■ Exercise details ■
The expected output is the line with "### 1. 做完預備功之後，點左腳，上左腳，左手在左胯旁，右手在中丹田前。" followed by every remaining line of the entries, all repeated exactly.

■ Available data ■
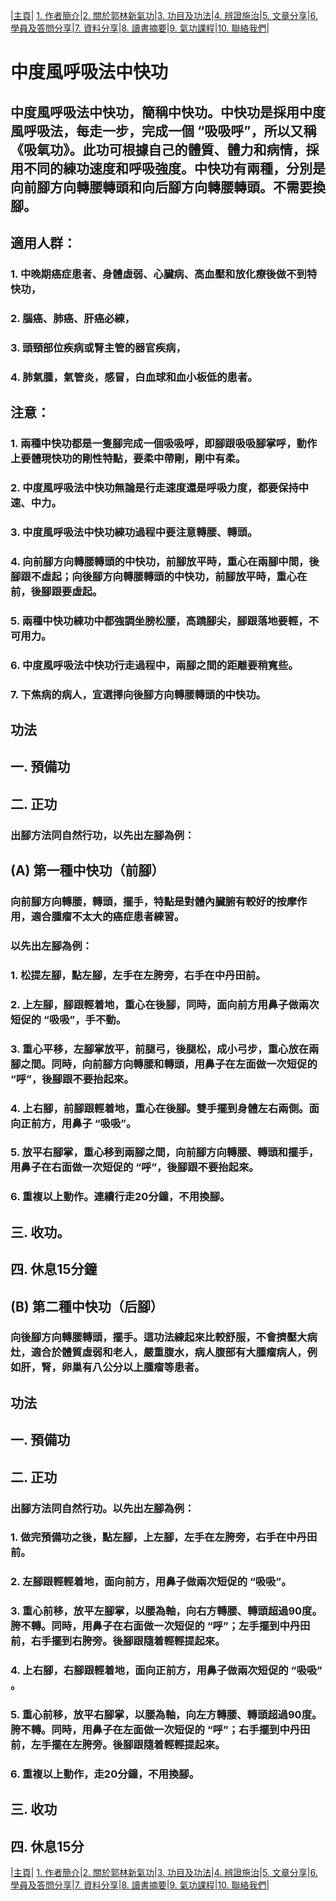 |[主頁](/README.md)| [1. 作者簡介](/a10.md)|[2. 關於郭林新氣功](/a1.md)|[3. 功目及功法](/a2.md)|[4. 辨證施治](/a3.md)|[5. 文章分享](/a5.md)|[6. 學員及答問分享](/a6.md)|[7. 資料分享](/a7.md)|[8. 讀書摘要](/a4.md)|[9. 氣功課程](/郭林新氣功課程.md)|[10. 聯絡我們](/a9.md)|

# 中度風呼吸法中快功

## 中度風呼吸法中快功，簡稱中快功。中快功是採用中度風呼吸法，每走一步，完成一個 “吸吸呼”，所以又稱《吸氧功》。此功可根據自己的體質、體力和病情，採用不同的練功速度和呼吸強度。中快功有兩種，分別是向前腳方向轉腰轉頭和向后腳方向轉腰轉頭。不需要換腳。

## 適用人群：

### 1. 中晚期癌症患者、身體虛弱、心臟病、高血壓和放化療後做不到特快功，
### 2. 腦癌、肺癌、肝癌必練，
### 3. 頭頸部位疾病或腎主管的器官疾病，
### 4. 肺氣腫，氣管炎，感冒，白血球和血小板低的患者。

## 注意：

### 1. 兩種中快功都是一隻腳完成一個吸吸呼，即腳跟吸吸腳掌呼，動作上要體現快功的剛性特點，要柔中帶剛，剛中有柔。
### 2. 中度風呼吸法中快功無論是行走速度還是呼吸力度，都要保持中速、中力。
### 3. 中度風呼吸法中快功練功過程中要注意轉腰、轉頭。
### 4. 向前腳方向轉腰轉頭的中快功，前腳放平時，重心在兩腳中間，後腳跟不虛起；向後腳方向轉腰轉頭的中快功，前腳放平時，重心在前，後腳跟要虛起。
### 5. 兩種中快功練功中都強調坐膀松腰，高蹺腳尖，腳跟落地要輕，不可用力。
### 6. 中度風呼吸法中快功行走過程中，兩腳之間的距離要稍寬些。
### 7. 下焦病的病人，宜選擇向後腳方向轉腰轉頭的中快功。

## 功法

## 一. 預備功

## 二. 正功

### 出腳方法同自然行功，以先出左腳為例：

## (A) 第一種中快功（前腳）

### 向前腳方向轉腰，轉頭，擺手，特點是對體內臟腑有較好的按摩作用，適合腫瘤不太大的癌症患者練習。
### 以先出左腳為例：

### 1. 松提左腳，點左腳，左手在左胯旁，右手在中丹田前。
### 2. 上左腳，腳跟輕着地，重心在後腳，同時，面向前方用鼻子做兩次短促的 “吸吸”，手不動。
### 3. 重心平移，左腳掌放平，前腿弓，後腿松，成小弓步，重心放在兩腳之間。同時，向前腳方向轉腰和轉頭，用鼻子在左面做一次短促的 “呼”，後腳跟不要抬起來。
### 4. 上右腳，前腳跟輕着地，重心在後腳。雙手擺到身體左右兩側。面向正前方，用鼻子 “吸吸”。
### 5. 放平右腳掌，重心移到兩腳之間，向前腳方向轉腰、轉頭和擺手，用鼻子在右面做一次短促的 “呼”，後腳跟不要抬起來。
### 6. 重複以上動作。連續行走20分鐘，不用換腳。

## 三. 收功。

## 四. 休息15分鐘

## (B) 第二種中快功（后腳）

### 向後腳方向轉腰轉頭，擺手。這功法練起來比較舒服，不會擠壓大病灶，適合於體質虛弱和老人，嚴重腹水，病人腹部有大腫瘤病人，例如肝，腎，卵巢有八公分以上腫瘤等患者。

## 功法

## 一. 預備功

## 二. 正功

### 出腳方法同自然行功。以先出左腳為例：

### 1. 做完預備功之後，點左腳，上左腳，左手在左胯旁，右手在中丹田前。
### 2. 左腳跟輕輕着地，面向前方，用鼻子做兩次短促的 “吸吸”。
### 3. 重心前移，放平左腳掌，以腰為軸，向右方轉腰、轉頭超過90度。胯不轉。同時，用鼻子在右面做一次短促的 “呼”；左手擺到中丹田前，右手擺到右胯旁。後腳跟隨着輕輕提起來。
### 4. 上右腳，右腳跟輕着地，面向正前方，用鼻子做兩次短促的 “吸吸” 。
### 5. 重心前移，放平右腳掌，以腰為軸，向左方轉腰、轉頭超過90度。胯不轉。同時，用鼻子在左面做一次短促的 “呼”；右手擺到中丹田前，左手擺在左胯旁。後腳跟隨着輕輕提起來。
### 6. 重複以上動作，走20分鐘，不用換腳。

## 三. 收功

## 四. 休息15分

|[主頁](/README.md)| [1. 作者簡介](/a10.md)|[2. 關於郭林新氣功](/a1.md)|[3. 功目及功法](/a2.md)|[4. 辨證施治](/a3.md)|[5. 文章分享](/a5.md)|[6. 學員及答問分享](/a6.md)|[7. 資料分享](/a7.md)|[8. 讀書摘要](/a4.md)|[9. 氣功課程](/郭林新氣功課程.md)|[10. 聯絡我們](/a9.md)|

■ Written solution ■
### 1. 做完預備功之後，點左腳，上左腳，左手在左胯旁，右手在中丹田前。
### 2. 左腳跟輕輕着地，面向前方，用鼻子做兩次短促的 “吸吸”。
### 3. 重心前移，放平左腳掌，以腰為軸，向右方轉腰、轉頭超過90度。胯不轉。同時，用鼻子在右面做一次短促的 “呼”；左手擺到中丹田前，右手擺到右胯旁。後腳跟隨着輕輕提起來。
### 4. 上右腳，右腳跟輕着地，面向正前方，用鼻子做兩次短促的 “吸吸” 。
### 5. 重心前移，放平右腳掌，以腰為軸，向左方轉腰、轉頭超過90度。胯不轉。同時，用鼻子在左面做一次短促的 “呼”；右手擺到中丹田前，左手擺在左胯旁。後腳跟隨着輕輕提起來。
### 6. 重複以上動作，走20分鐘，不用換腳。

## 三. 收功

## 四. 休息15分

|[主頁](/README.md)| [1. 作者簡介](/a10.md)|[2. 關於郭林新氣功](/a1.md)|[3. 功目及功法](/a2.md)|[4. 辨證施治](/a3.md)|[5. 文章分享](/a5.md)|[6. 學員及答問分享](/a6.md)|[7. 資料分享](/a7.md)|[8. 讀書摘要](/a4.md)|[9. 氣功課程](/郭林新氣功課程.md)|[10. 聯絡我們](/a9.md)|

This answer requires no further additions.